PROBLEM TO WORK ON | From the entries below, copy exactly the lines from the one that contains "middle mcp: (797, 811)" through the one that contains "pinky tip: (739, 836)", both included, and only those.

(Structured pose outputs)
=-=-=-=-=

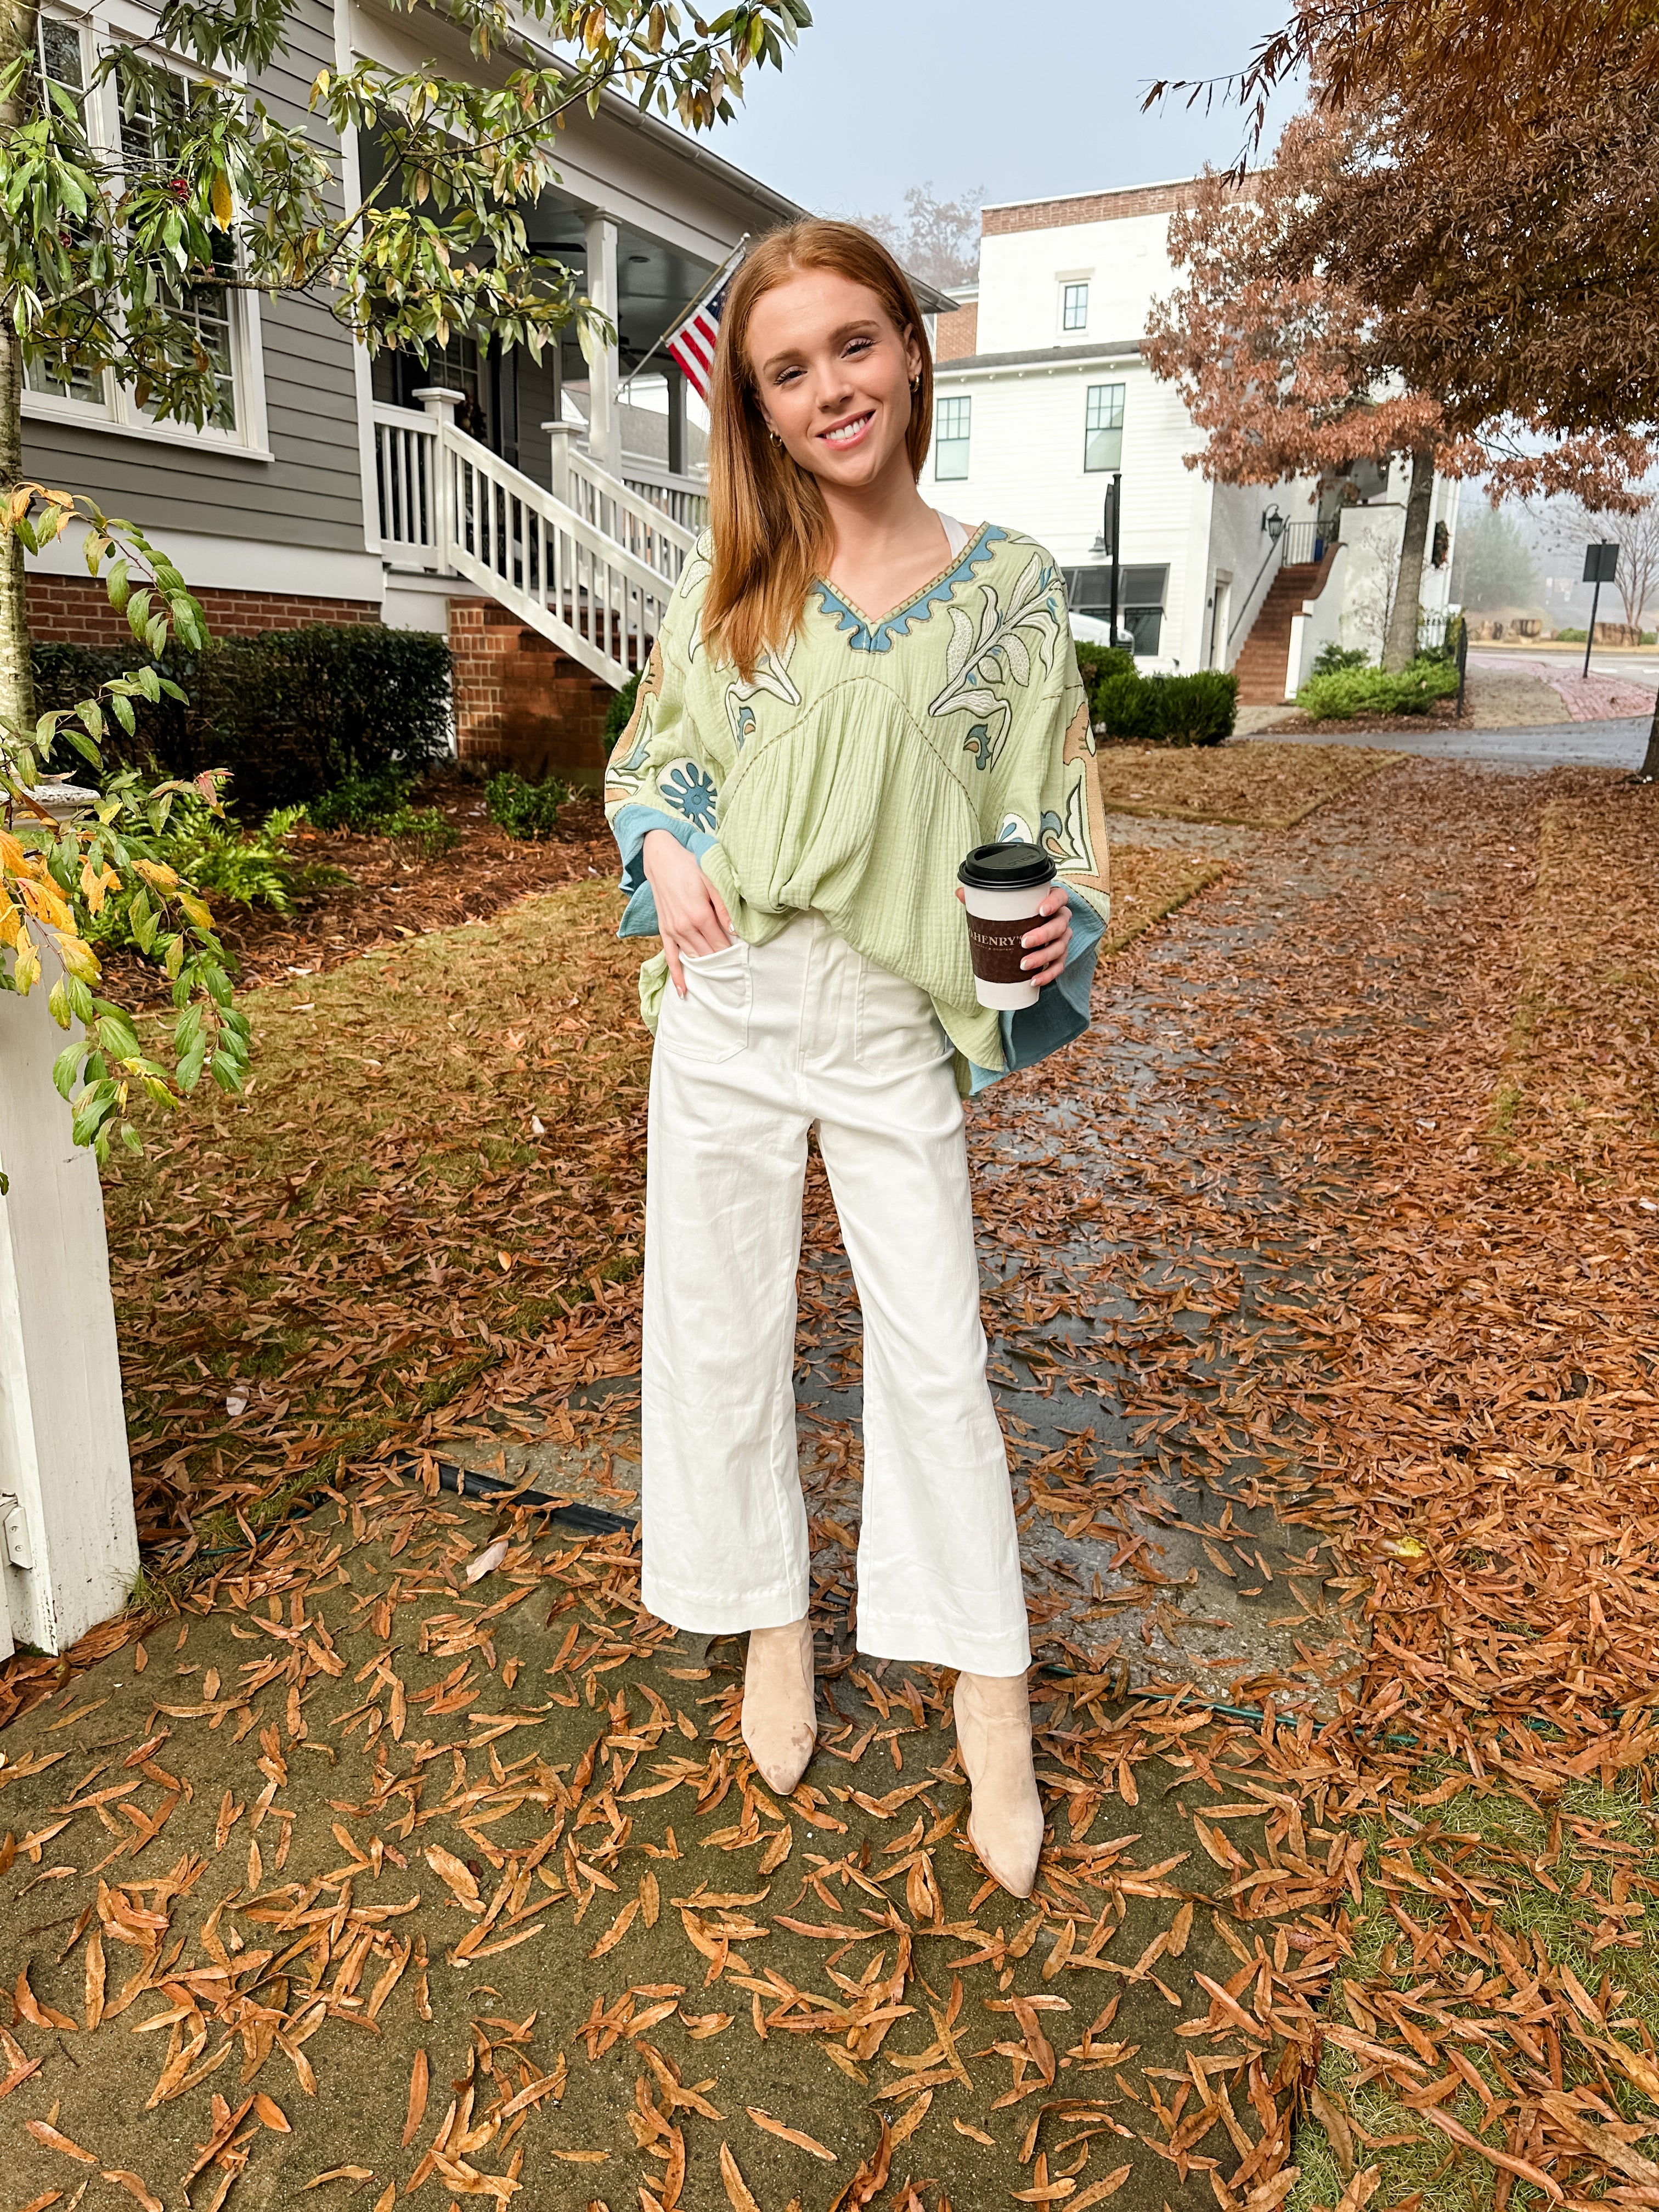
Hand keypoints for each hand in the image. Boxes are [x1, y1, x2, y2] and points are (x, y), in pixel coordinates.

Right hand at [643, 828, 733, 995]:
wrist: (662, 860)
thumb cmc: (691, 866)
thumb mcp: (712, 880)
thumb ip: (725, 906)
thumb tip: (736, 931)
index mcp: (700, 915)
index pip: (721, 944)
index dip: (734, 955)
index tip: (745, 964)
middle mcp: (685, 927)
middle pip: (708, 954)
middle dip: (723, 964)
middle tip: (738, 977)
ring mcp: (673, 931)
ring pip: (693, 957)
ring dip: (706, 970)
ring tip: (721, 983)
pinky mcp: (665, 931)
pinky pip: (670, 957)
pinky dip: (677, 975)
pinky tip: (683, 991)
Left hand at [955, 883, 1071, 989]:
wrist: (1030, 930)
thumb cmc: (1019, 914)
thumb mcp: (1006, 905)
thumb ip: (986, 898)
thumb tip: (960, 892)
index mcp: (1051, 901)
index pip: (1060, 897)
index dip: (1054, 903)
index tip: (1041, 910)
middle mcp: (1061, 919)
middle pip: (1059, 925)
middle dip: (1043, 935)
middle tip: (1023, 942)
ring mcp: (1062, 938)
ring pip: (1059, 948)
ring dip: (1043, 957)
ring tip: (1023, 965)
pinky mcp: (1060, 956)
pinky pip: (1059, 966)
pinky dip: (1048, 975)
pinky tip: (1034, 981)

=-=-=-=-=

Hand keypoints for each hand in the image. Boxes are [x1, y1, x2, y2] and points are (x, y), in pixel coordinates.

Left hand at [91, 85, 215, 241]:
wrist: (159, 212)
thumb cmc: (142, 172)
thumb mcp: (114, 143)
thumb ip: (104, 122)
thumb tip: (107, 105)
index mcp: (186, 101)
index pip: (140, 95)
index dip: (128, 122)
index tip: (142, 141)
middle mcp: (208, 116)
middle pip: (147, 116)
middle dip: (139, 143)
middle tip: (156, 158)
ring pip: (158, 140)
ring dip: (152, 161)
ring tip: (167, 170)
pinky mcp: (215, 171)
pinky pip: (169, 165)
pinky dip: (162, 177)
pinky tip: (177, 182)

=-=-=-=-=

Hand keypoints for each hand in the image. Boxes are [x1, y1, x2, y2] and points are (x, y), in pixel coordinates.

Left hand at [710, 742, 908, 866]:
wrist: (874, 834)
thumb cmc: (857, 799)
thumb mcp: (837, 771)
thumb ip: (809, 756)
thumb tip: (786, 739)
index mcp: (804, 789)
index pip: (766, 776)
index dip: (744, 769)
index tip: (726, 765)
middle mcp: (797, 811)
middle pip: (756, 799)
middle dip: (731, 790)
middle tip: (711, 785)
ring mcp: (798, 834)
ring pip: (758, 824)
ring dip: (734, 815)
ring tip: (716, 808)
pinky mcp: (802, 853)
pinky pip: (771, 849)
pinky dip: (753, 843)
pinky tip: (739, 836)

=-=-=-=-=

RESPONSE BOX |
middle mcp: (797, 811)
middle pip: (756, 799)
middle dip: (731, 790)
middle tip: (711, 785)
ring mcp: (798, 834)
ring pip: (758, 824)
ring dip: (734, 815)
ring tip: (716, 808)
pinky mcp: (802, 853)
pinky pip: (771, 849)
pinky dip: (753, 843)
pinky tip: (739, 836)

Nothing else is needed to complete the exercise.